Conference: CAIBDA 2022 - 2nd International Conference on Artificial Intelligence, Big Data and Algorithms
06/17/2022 - 06/19/2022 at Nanjing, China

Proceedings: CAIBDA 2022

Pages: 9Language: englishTyp: PDF

Authors:
Zhang, Linlin (School of Software, Xinjiang University, Urumqi, China & College of Information Science and Engineering, Xinjiang University, Urumqi, China & College of Cyber Science and Engineering, Xinjiang University, Urumqi, China)
Li, Xinyao; Zhao, Kai (College of Information Science and Engineering, Xinjiang University, Urumqi, China & College of Cyber Science and Engineering, Xinjiang University, Urumqi, China)
Bi, Xuehua; Yu, Guanglei (College of Biomedical Engineering and Technology, Xinjiang Medical University, Urumqi, China)
Zhang, Ying (First Affiliated Hospital of Xinjiang Medical University, Urumqi, China)

Abstract:
Patient similarity prediction can contribute to personalized prediction of patient disease. Accurately identifying and ranking the similarity among patients based on their historical records is a key step in personalized healthcare. However, labeled data in patient similarity prediction tasks are time-consuming and scarce. In such a case, it is urgent to utilize the limited labeled data and the large amount of unlabeled data in patient similarity prediction.
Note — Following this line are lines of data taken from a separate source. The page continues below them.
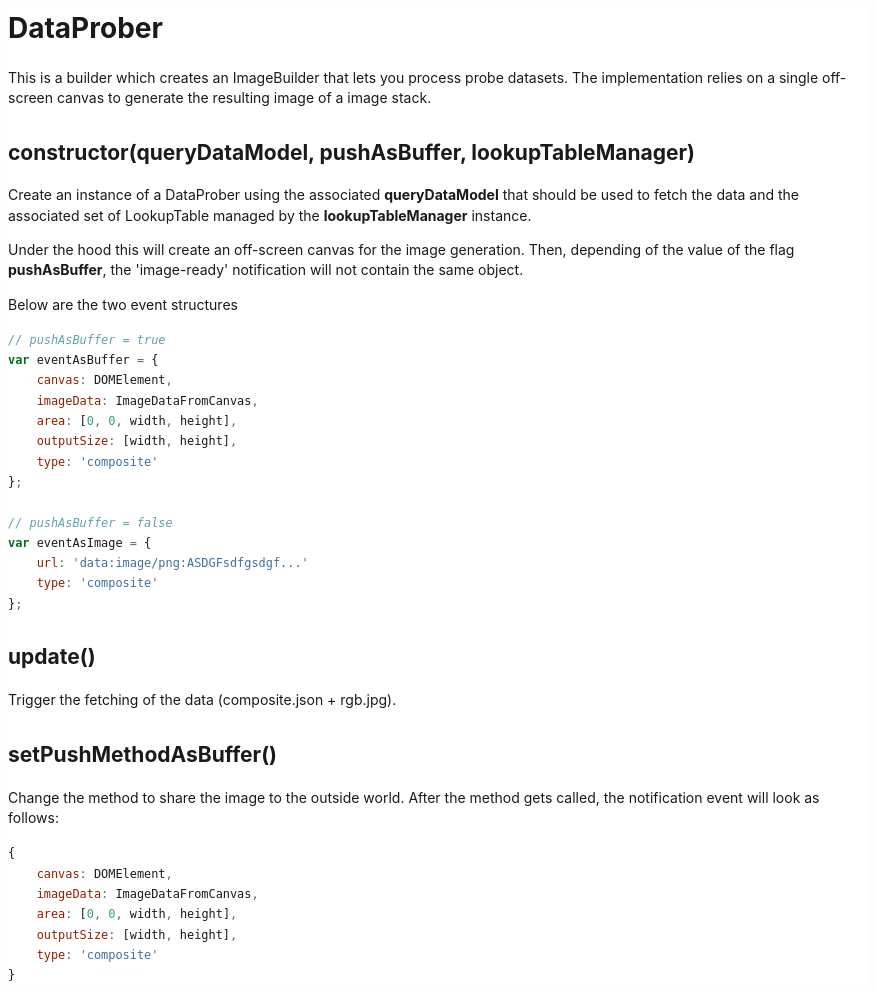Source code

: # DataProber

This is a builder which creates an ImageBuilder that lets you process probe
datasets. The implementation relies on a single off-screen canvas to generate the
resulting image of a image stack.

## constructor(queryDataModel, pushAsBuffer, lookupTableManager)

Create an instance of a DataProber using the associated
__queryDataModel__ that should be used to fetch the data and the associated set
of LookupTable managed by the __lookupTableManager__ instance.

Under the hood this will create an off-screen canvas for the image generation.
Then, depending of the value of the flag __pushAsBuffer__, the 'image-ready' notification
will not contain the same object.

Below are the two event structures

```js
// pushAsBuffer = true
var eventAsBuffer = {
    canvas: DOMElement,
    imageData: ImageDataFromCanvas,
    area: [0, 0, width, height],
    outputSize: [width, height],
    type: 'composite'
};

// pushAsBuffer = false
var eventAsImage = {
    url: 'data:image/png:ASDGFsdfgsdgf...'
    type: 'composite'
};
```

## update()

Trigger the fetching of the data (composite.json + rgb.jpg).

## setPushMethodAsBuffer()

Change the method to share the image to the outside world.
After the method gets called, the notification event will look as follows:

```js
{
    canvas: DOMElement,
    imageData: ImageDataFromCanvas,
    area: [0, 0, width, height],
    outputSize: [width, height],
    type: 'composite'
}
```
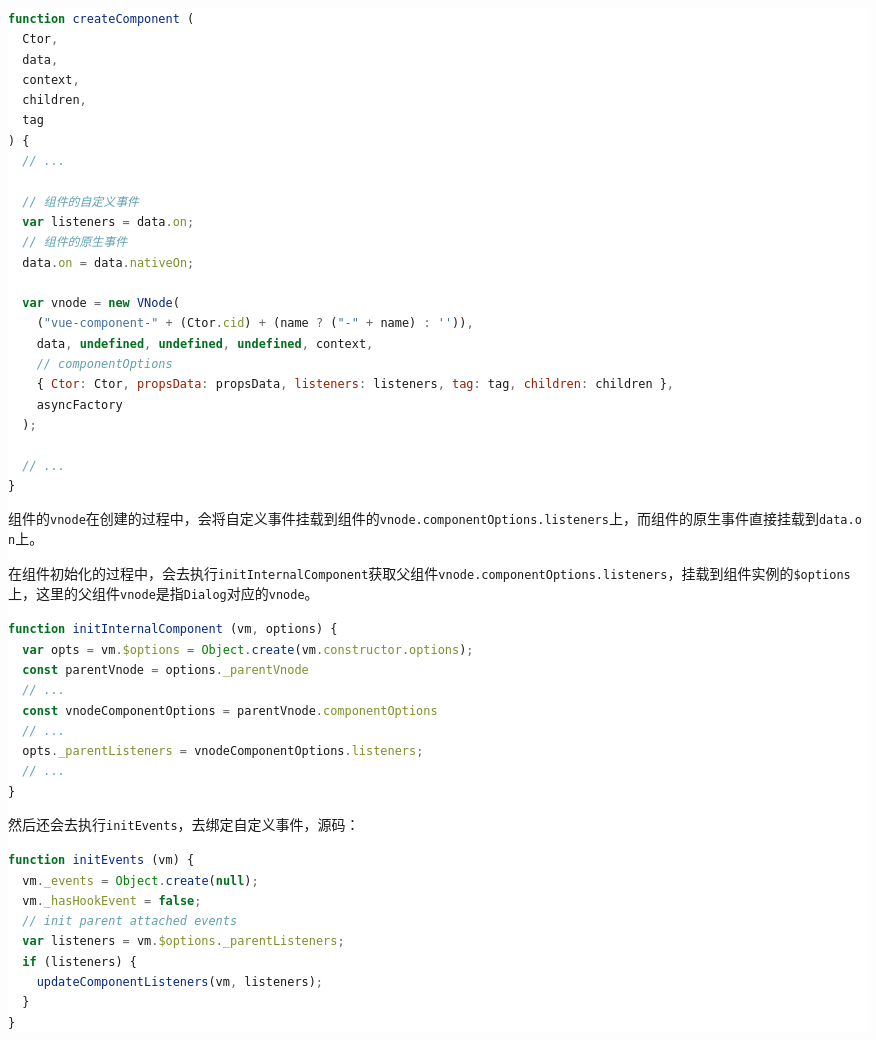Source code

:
 ```javascript
function createComponent (
  Ctor,
  data,
  context,
  children,
  tag
) {
  // ...

  // 组件的自定义事件
  var listeners = data.on;
  // 组件的原生事件
  data.on = data.nativeOn;

  var vnode = new VNode(
    ("vue-component-" + (Ctor.cid) + (name ? ("-" + name) : '')),
    data, undefined, undefined, undefined, context,
    // componentOptions
    { Ctor: Ctor, propsData: propsData, listeners: listeners, tag: tag, children: children },
    asyncFactory
  );

  // ...
}
```

组件的`vnode`在创建的过程中，会将自定义事件挂载到组件的`vnode.componentOptions.listeners`上，而组件的原生事件直接挂载到`data.on`上。

在组件初始化的过程中，会去执行`initInternalComponent`获取父组件`vnode.componentOptions.listeners`，挂载到组件实例的`$options`上，这里的父组件`vnode`是指`Dialog`对应的`vnode`。

```javascript
function initInternalComponent (vm, options) {
  var opts = vm.$options = Object.create(vm.constructor.options);
  const parentVnode = options._parentVnode
  // ...
  const vnodeComponentOptions = parentVnode.componentOptions
  // ...
  opts._parentListeners = vnodeComponentOptions.listeners;
  // ...
}
```

然后还会去执行`initEvents`，去绑定自定义事件，源码：

```javascript
function initEvents (vm) {
  vm._events = Object.create(null);
  vm._hasHookEvent = false;
  // init parent attached events
  var listeners = vm.$options._parentListeners;
  if (listeners) {
    updateComponentListeners(vm, listeners);
  }
}
```

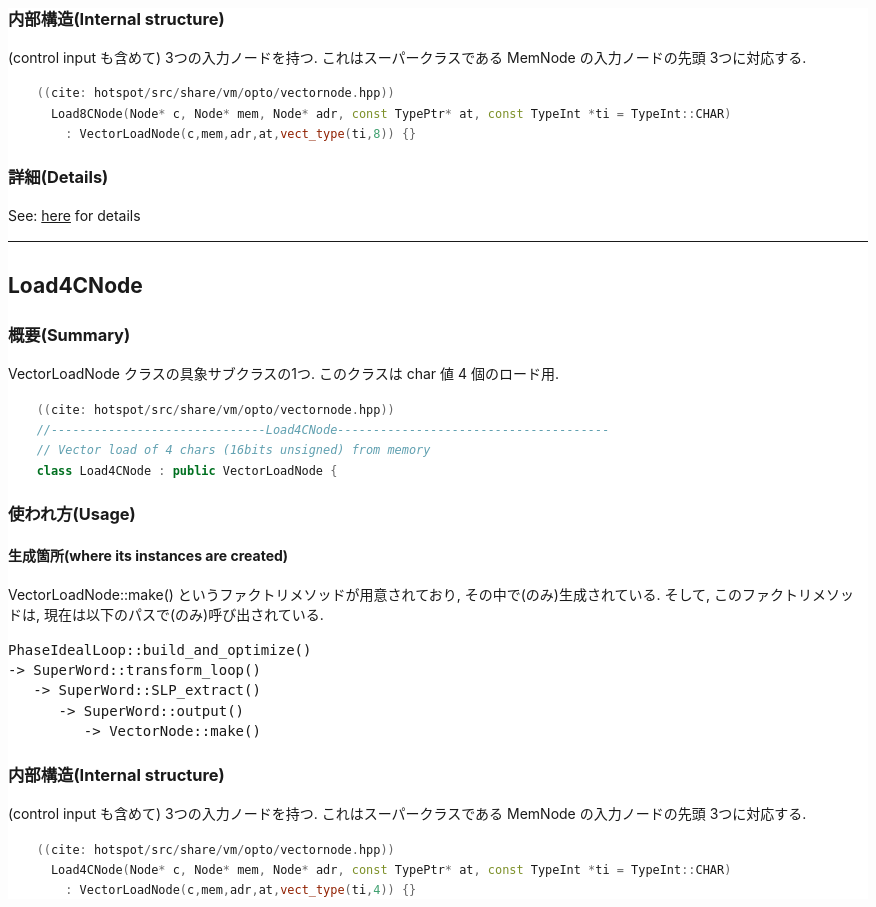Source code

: ### 内部構造(Internal structure)
(control input も含めて) 3つの入力ノードを持つ.
これはスーパークラスである MemNode の入力ノードの先頭 3つに対応する.


```cpp
    ((cite: hotspot/src/share/vm/opto/vectornode.hpp))
      Load8CNode(Node* c, Node* mem, Node* adr, const TypePtr* at, const TypeInt *ti = TypeInt::CHAR)
        : VectorLoadNode(c,mem,adr,at,vect_type(ti,8)) {}
```




### 詳細(Details)
See: [here](../doxygen/classLoad8CNode.html) for details

---
## <a name="nod9SNg-21" id="nod9SNg-21">Load4CNode</a>

### 概要(Summary)
VectorLoadNode クラスの具象サブクラスの1つ.
このクラスは char 値 4 個のロード用.


```cpp
    ((cite: hotspot/src/share/vm/opto/vectornode.hpp))
    //------------------------------Load4CNode--------------------------------------
    // Vector load of 4 chars (16bits unsigned) from memory
    class Load4CNode : public VectorLoadNode {
```

### 使われ方(Usage)
#### 生成箇所(where its instances are created)
VectorLoadNode::make() というファクトリメソッドが用意されており, その中で(のみ)生成されている.
そして, このファクトリメソッドは, 現在は以下のパスで(のみ)呼び出されている.

<div class="flow-abst"><pre>
PhaseIdealLoop::build_and_optimize()
-&gt; SuperWord::transform_loop()
   -&gt; SuperWord::SLP_extract()
      -&gt; SuperWord::output()
         -&gt; VectorNode::make()
</pre></div>

### 内部構造(Internal structure)
(control input も含めて) 3つの入力ノードを持つ.
これはスーパークラスである MemNode の入力ノードの先頭 3つに対応する.


```cpp
    ((cite: hotspot/src/share/vm/opto/vectornode.hpp))
      Load4CNode(Node* c, Node* mem, Node* adr, const TypePtr* at, const TypeInt *ti = TypeInt::CHAR)
        : VectorLoadNode(c,mem,adr,at,vect_type(ti,4)) {}
```
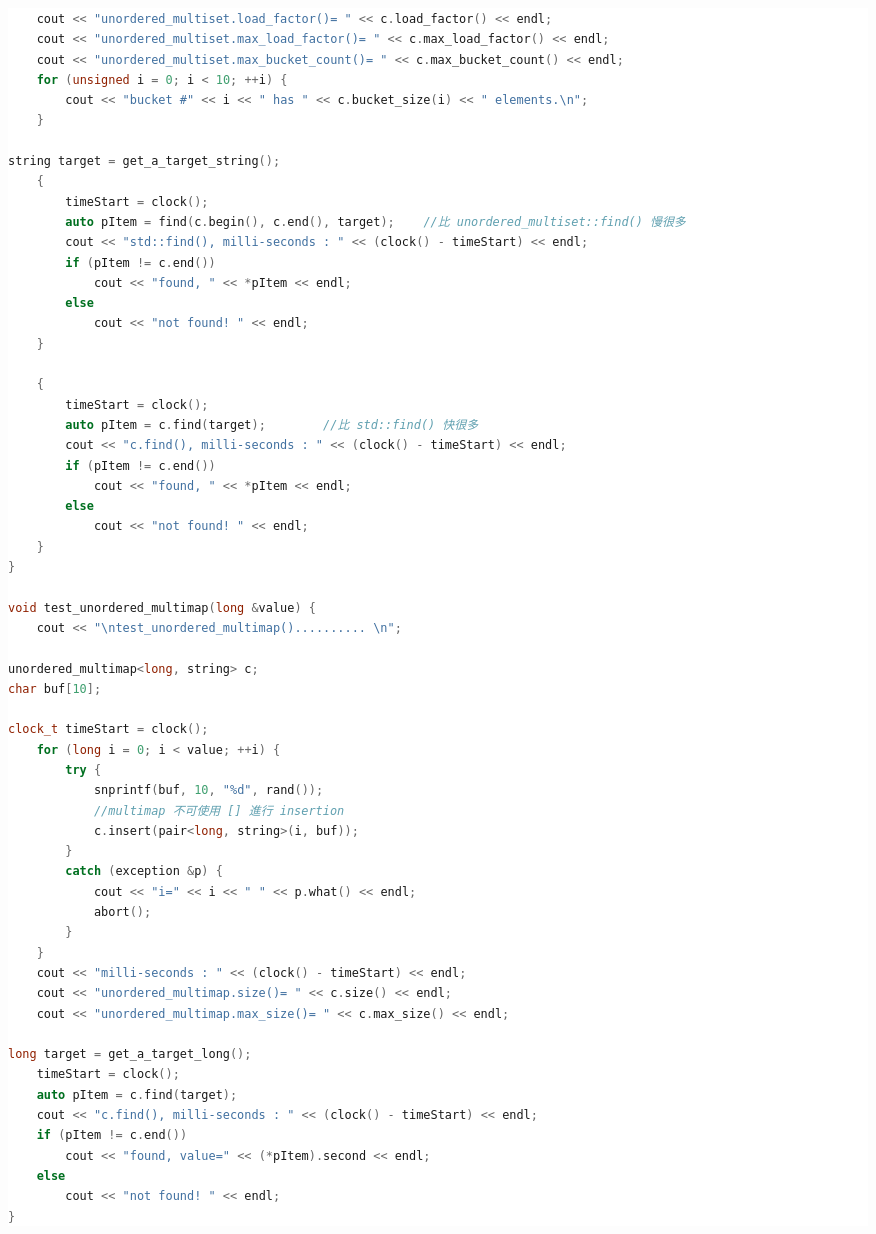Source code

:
 ```C++
    cout << "unordered_multiset.load_factor()= " << c.load_factor() << endl;
    cout << "unordered_multiset.max_load_factor()= " << c.max_load_factor() << endl;
    cout << "unordered_multiset.max_bucket_count()= " << c.max_bucket_count() << endl;
    for (unsigned i = 0; i < 10; ++i) {
        cout << "bucket #" << i << " has " << c.bucket_size(i) << " elements.\n";
    }

string target = get_a_target_string();
    {
        timeStart = clock();
        auto pItem = find(c.begin(), c.end(), target);    //比 unordered_multiset::find() 慢很多
        cout << "std::find(), milli-seconds : " << (clock() - timeStart) << endl;
        if (pItem != c.end())
            cout << "found, " << *pItem << endl;
        else
            cout << "not found! " << endl;
    }

    {
        timeStart = clock();
        auto pItem = c.find(target);        //比 std::find() 快很多
        cout << "c.find(), milli-seconds : " << (clock() - timeStart) << endl;
        if (pItem != c.end())
            cout << "found, " << *pItem << endl;
        else
            cout << "not found! " << endl;
    }
}

void test_unordered_multimap(long &value) {
    cout << "\ntest_unordered_multimap().......... \n";

unordered_multimap<long, string> c;
char buf[10];

clock_t timeStart = clock();
    for (long i = 0; i < value; ++i) {
        try {
            snprintf(buf, 10, "%d", rand());
            //multimap 不可使用 [] 進行 insertion
            c.insert(pair<long, string>(i, buf));
        }
        catch (exception &p) {
            cout << "i=" << i << " " << p.what() << endl;
            abort();
        }
    }
    cout << "milli-seconds : " << (clock() - timeStart) << endl;
    cout << "unordered_multimap.size()= " << c.size() << endl;
    cout << "unordered_multimap.max_size()= " << c.max_size() << endl;   

long target = get_a_target_long();
    timeStart = clock();
    auto pItem = c.find(target);
    cout << "c.find(), milli-seconds : " << (clock() - timeStart) << endl;
    if (pItem != c.end())
        cout << "found, value=" << (*pItem).second << endl;
    else
        cout << "not found! " << endl;
}
```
In this paper, we propose a patient similarity prediction model based on semi-supervised learning, by designing an enhanced sample algorithm to increase the number of labeled samples and improve the prediction accuracy of the classifier. At first, Light Gradient Boosting Machine (LightGBM)and Random Forest (RF) are used to as the basic classifiers for co-training, and the cotraining is used to filter the enhanced samples, which were composed of two classifiers predicting consistent unlabeled samples. Secondly, with the help of self-training ideas, the final enhancement sample is composed of samples with higher confidence among the enhancement samples to be selected. Finally, experiments were done on the new labeled sample set for patient similarity prediction to prove our approach based on a real electronic medical record dataset which came from certain hospital. Experiments show that our proposed method outperform the other baseline semi-supervised methods with an F1 value of 90.7%.